Our brain takes meaningful information and meshes it into a web of past experiences, emotions, and knowledge. It’s like meaningful information is covered in velcro, and it just straps right in.
But without meaning, new information is way too slippery. In fact, even Masters of Memory like professional chess players can’t grab hold of new info if it isn’t meaningful.
How to mess with a Chess Master
In one study, chess players were given five seconds to look at a chessboard set up with pieces placed in realistic game positions. Then, the players were given an empty board and asked to replicate what they just saw.
The chess players who were masters and grandmasters could replace an average of sixteen pieces correctly on the board. Novices only got three pieces. Pretty impressive, right?
Plot twist:
The pieces were then arranged on the board randomly, with no playable meaning. In that situation, the masters completely lost their memory advantage. In fact, they remembered the piece positions just as poorly as the novices did.
Even chess masters don’t have amazing memories for everything. They have amazing memories of what is meaningful to them.
Making meaning in practice
Okay, so I can remember every line of Andre 3000’s rap in Roses because it meant something to me at the time (trying to impress a Year 6 crush, I guess…)
But not everything you read is meaningful, right?
Well, that doesn’t mean it can’t become meaningful.
We have the power to create meaning for just about anything. And the following techniques can help:
- Learn to teach. Stuff suddenly becomes more important if we know we have to teach it to someone else. If you imagine translating new information into relatable concepts your friend or spouse can understand, you are much more likely to retain that information. Learn as if you are going to teach, and your learning will have meaning. (Don’t forget to actually back someone into a corner and go on a diatribe about all the cool new stuff you just learned).
- Make it about you. Are you more likely to remember the last time you cleaned the kitchen, or the last time your spouse did? Psychologists call this the superiority illusion, and it shows that our brains store more information about ourselves than others. You can leverage this effect to give meaning to new information by making it about you. Neuroscientist Lisa Genova suggests that you “make what you’re learning personal. Associate it with your personal history and opinions, and you’ll strengthen your memory. If you play a starring role in what you’re trying to remember, you’ll be more likely to remember it.”

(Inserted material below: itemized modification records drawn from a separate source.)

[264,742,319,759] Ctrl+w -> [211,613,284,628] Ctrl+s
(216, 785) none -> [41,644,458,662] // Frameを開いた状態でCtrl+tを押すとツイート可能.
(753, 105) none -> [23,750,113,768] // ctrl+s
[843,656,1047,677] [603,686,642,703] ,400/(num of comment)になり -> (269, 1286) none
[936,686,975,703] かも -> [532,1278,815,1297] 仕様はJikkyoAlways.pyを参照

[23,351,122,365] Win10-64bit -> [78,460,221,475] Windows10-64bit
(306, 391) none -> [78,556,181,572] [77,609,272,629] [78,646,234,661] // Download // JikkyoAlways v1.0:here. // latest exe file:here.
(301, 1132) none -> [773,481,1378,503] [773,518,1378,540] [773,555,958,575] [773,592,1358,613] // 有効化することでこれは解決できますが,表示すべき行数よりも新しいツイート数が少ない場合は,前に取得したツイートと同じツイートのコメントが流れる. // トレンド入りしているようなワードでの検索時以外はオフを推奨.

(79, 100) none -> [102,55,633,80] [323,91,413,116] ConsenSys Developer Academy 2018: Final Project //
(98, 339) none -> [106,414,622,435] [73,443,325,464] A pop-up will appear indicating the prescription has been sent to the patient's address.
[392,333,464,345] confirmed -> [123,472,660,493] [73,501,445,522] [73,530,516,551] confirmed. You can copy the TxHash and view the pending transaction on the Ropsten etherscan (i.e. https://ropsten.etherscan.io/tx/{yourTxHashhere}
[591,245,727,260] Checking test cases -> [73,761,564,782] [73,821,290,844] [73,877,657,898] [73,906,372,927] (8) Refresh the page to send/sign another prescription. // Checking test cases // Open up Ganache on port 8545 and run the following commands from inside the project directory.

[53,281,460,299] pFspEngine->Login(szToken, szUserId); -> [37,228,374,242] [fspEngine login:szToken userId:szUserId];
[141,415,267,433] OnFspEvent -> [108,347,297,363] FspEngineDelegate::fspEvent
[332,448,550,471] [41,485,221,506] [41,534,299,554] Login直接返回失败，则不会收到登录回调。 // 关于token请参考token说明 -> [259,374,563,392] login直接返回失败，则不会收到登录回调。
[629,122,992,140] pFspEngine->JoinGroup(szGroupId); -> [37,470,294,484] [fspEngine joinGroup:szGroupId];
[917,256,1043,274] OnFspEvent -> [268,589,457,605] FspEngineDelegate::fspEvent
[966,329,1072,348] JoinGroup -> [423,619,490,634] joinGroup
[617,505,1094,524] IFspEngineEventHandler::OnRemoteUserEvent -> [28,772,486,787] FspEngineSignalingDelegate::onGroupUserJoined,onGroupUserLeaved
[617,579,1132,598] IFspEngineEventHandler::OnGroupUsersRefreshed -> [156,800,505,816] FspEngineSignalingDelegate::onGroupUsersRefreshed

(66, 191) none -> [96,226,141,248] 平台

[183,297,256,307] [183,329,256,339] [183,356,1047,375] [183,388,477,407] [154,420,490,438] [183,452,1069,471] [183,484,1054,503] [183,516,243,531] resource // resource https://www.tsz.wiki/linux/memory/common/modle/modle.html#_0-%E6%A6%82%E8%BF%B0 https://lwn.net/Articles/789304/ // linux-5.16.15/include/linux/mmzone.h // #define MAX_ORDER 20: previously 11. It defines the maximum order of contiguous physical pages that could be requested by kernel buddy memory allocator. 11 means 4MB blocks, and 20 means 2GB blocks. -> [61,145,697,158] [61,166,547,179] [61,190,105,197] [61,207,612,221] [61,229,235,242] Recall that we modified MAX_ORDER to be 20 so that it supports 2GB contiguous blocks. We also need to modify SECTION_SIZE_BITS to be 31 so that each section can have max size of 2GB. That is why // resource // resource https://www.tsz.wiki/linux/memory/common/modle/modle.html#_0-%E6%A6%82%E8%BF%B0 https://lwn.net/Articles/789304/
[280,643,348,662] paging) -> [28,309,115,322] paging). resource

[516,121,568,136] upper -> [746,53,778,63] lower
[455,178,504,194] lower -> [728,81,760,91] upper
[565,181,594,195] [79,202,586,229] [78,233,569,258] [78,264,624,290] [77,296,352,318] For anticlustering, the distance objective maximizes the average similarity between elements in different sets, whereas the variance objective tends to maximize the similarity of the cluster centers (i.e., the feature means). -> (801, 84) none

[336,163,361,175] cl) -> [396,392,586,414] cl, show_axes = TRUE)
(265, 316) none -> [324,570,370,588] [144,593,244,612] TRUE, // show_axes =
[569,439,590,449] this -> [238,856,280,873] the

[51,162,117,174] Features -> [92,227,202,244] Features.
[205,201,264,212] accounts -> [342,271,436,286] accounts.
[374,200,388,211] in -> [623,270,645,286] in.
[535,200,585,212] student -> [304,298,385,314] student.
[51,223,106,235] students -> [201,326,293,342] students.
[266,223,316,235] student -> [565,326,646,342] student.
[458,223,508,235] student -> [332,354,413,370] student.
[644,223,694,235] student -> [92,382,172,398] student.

- Elaborate. Scientists suggest that good learners leverage the power of elaboration. Elaboration means connecting what you’re learning to what you already know, which enhances its meaning. Visualization is a powerful way to do this. For example, you might try and learn the structure of an atom by imagining the solar system. Elaboration is all about making connections between what you’re learning and what you already know, and if you can make those connections visual, you’ll strengthen the ties.
Becoming a meaning-maker will turbocharge your learning. And it works for everything — from trying to remember important course material to the lyrics to a new song. Meaning matters.
The Wrap-up
To turbocharge your learning:
- Strengthen your attention muscles with breathwork, deep work time, and focus practice.
- Test yourself on what you’ve learned, rather than re-reading or highlighting massive chunks of text. Test yourself quickly in the middle, and at the end, of learning anything important.
- Make new info meaningful by teaching it to others, finding ways to make it about you, and making connections — especially visual ones — to stuff you already know.